Cem anos atrás, você podia pegar um trem de Londres a Moscou e utilizar o mesmo dinheiro (moedas de ouro) em toda a sua viagem. Não havia necessidade de trocar de dinheiro em nenhum momento. (Aliás, diga-se de passagem, você nem precisava de passaporte).
A noção de que a ‘economia nacional’ necessita de uma ‘moeda nacional’ sempre foi uma ficção, embora bastante lucrativa para os bancos que detêm as concessões das casas de câmbio. Igualmente fictícia é a ideia de que a economia funciona melhor se a oferta monetária, as taxas de juros e as taxas de câmbio forem cuidadosamente manipuladas por burocratas locais (ficção esta que é altamente rentável para vários economistas que vivem desse sistema). No mundo atual, cada vez mais globalizado, tais ficções são totalmente insustentáveis. O capitalismo transcende fronteiras, e o que ele necessita para prosperar é simplesmente de uma moeda sólida, apolítica e internacional. Um dinheiro que seja uma ferramenta adequada para a cooperação e para a interação humana voluntária, e não simplesmente uma ferramenta para manobras políticas.

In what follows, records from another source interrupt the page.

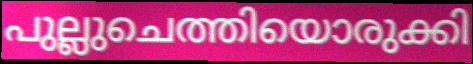
പുല്ലുചെത്തിയൊരുക്കി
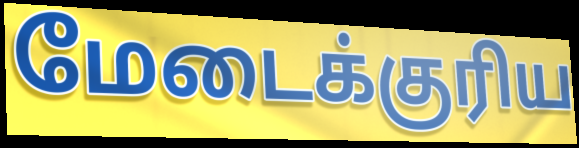
மேடைக்குரிய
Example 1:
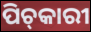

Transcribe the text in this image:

ପିଚ୍‌କାରୀ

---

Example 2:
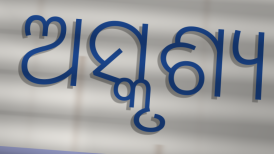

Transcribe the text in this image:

ଅସ୍କୃଶ୍ୟ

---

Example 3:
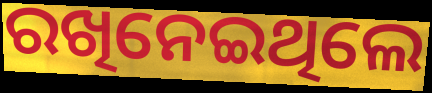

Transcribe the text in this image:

ରଖିନେଇଥିଲେ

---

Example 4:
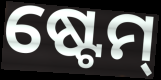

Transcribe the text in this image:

ଷ୍ଟେମ୍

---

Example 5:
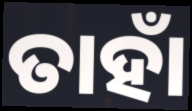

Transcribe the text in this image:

ତାହାଁ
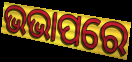
ଭଭାପରେ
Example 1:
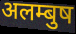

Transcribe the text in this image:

अलम्बुष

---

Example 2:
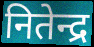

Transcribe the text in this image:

नितेन्द्र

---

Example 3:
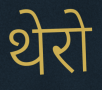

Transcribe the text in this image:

थेरो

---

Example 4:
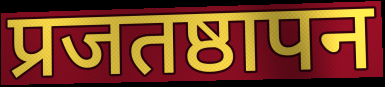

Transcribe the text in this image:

प्रजतष्ठापन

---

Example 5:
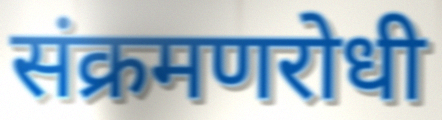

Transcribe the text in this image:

संक्रमणरोधी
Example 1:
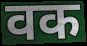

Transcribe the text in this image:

वक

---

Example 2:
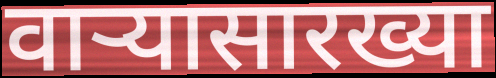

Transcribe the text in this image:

वाऱ्यासारख्या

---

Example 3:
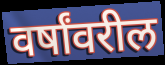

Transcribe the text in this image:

वर्षांवरील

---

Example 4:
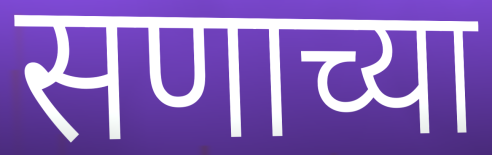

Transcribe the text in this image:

सणाच्या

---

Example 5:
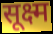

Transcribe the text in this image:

सूक्ष्म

Os bancos se beneficiam deste atual segregação monetária. Eles lucram com as inúmeras operações cambiais que ocorrem diariamente. Já as empresas não-financeiras que operam internacionalmente são inevitavelmente forçadas a especular nos mercados de câmbio ou a pagar por custosas estratégias de hedge para se proteger de variações cambiais (de novo, pagando para os bancos).
Conclusão
Resta claro que o tamanho, o modelo de negócios, as fontes de lucratividade e os problemas do sistema bancário atual estão intimamente ligados ao atual e totalmente elástico sistema monetário de dinheiro de papel. Mesmo que tal sistema fosse duradouro — o que certamente não é —, as forças do capitalismo, a contínua busca por soluções melhores, mais eficientes e mais duráveis, em conjunto com o progresso tecnológico, gerariam enormes pressões de mercado sobre a atual indústria bancária. E isso terá de ocorrer nos anos vindouros.

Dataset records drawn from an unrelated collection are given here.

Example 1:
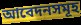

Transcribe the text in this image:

আবেদনসমূহ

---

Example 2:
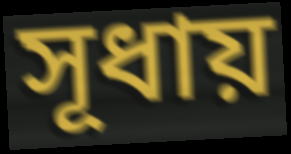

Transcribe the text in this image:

সূধায়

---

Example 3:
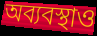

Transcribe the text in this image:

অব্যবস্থাও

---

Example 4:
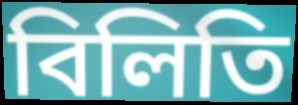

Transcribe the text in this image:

বিলিতি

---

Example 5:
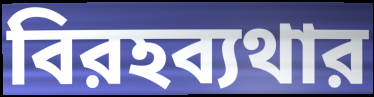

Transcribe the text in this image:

বিরহব্যথার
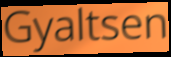
Gyaltsen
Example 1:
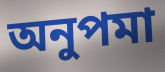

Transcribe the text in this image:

অনুপমা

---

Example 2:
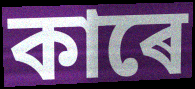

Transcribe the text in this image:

কাৰে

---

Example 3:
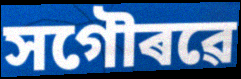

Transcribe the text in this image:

সগৌৰৱে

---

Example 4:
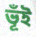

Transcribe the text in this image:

ভূঁই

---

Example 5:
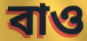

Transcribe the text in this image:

বাও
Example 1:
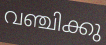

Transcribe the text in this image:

വഞ്ചിക്കു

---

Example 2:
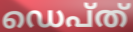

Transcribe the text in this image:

ഡെപ്ത്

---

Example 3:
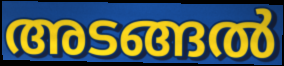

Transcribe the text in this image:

അടങ്ങൽ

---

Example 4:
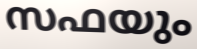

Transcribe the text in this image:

സഫയും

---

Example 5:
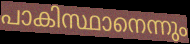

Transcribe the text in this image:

പാകിസ്ഥാനെന്നും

Dado que o atual sistema financeiro não é o resultado de forças de mercado, dado que um sistema de moedas estatais totalmente elásticas não é necessário, dado que ele é sub-ótimo, ineficiente, instável e insustentável, não há por que duvidar que um dia ele irá acabar. Os bancos atuais são meros dinossauros paraestatais, ligados até a alma à burocracia e à politicagem. Estruturas inchadas e dependentes da criação de dinheiro e de subsídios estatais para sua sobrevivência. Já estão maduros para cair.

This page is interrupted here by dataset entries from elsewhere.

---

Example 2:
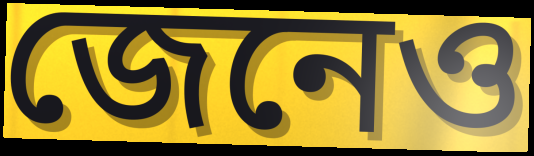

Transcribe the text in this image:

জেনেও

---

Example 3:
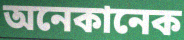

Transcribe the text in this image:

অনেকানেক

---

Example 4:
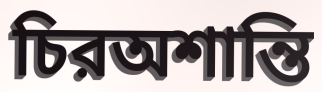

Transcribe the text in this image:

চিরঅশান্তি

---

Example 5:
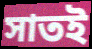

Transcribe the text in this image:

সাতই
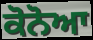
ਕੋਨੋਆ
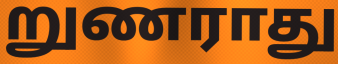
றுணராது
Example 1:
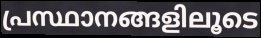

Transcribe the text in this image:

പ്രസ്ഥാനങ്ങളിലൂടെ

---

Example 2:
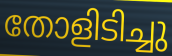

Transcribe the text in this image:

തോളിടിച്ചു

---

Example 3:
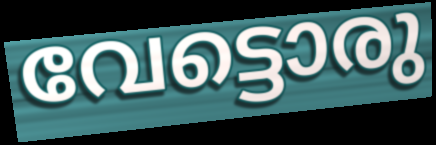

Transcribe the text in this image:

വേട്ടൊരു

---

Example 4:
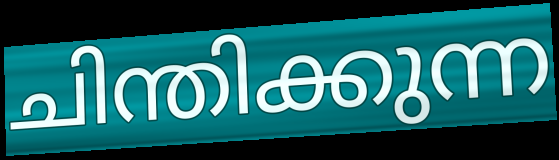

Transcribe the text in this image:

ചിന്തിക്കുന്ന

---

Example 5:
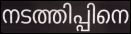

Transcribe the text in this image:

നടത്തിപ്പിനെ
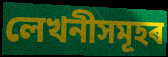
লেখনীসমূহৰ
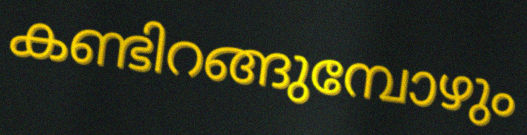
കണ്ടിറങ്ങുമ്പോഴും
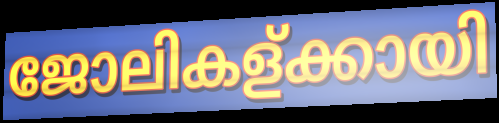
ജോലികള്ക്കായി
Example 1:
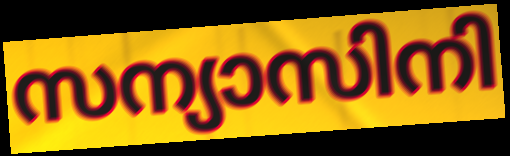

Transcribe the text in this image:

സന്യാസിനി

A morte do sistema de dinheiro de papel irá oferecer grandes oportunidades para uma nova estirpe de empreendedores monetários. Neste aspecto, posso visualizar empresas armazenando ouro, empresas tecnológicas oferecendo serviços de transação financeira, empresas fornecedoras de serviços de Bitcoin e empresas voltadas para o gerenciamento de ativos. Se algumas dessas unirem forças, as oportunidades serão enormes. O mundo está pronto para um sistema monetário alternativo, desestatizado e baseado na livre concorrência. Quando o atual sistema entrar em colapso sob o peso de suas próprias inconsistências, quem for um bom empreendedor estará pronto para oferecer algo como substituto.
A atual economia baseada em papel-moeda estatal e fiduciário está pronta para uma schumpeteriana ‘destruição criativa’. Esteja sempre alerta para as oportunidades.
Enquanto isso, a destruição do papel-moeda prossegue.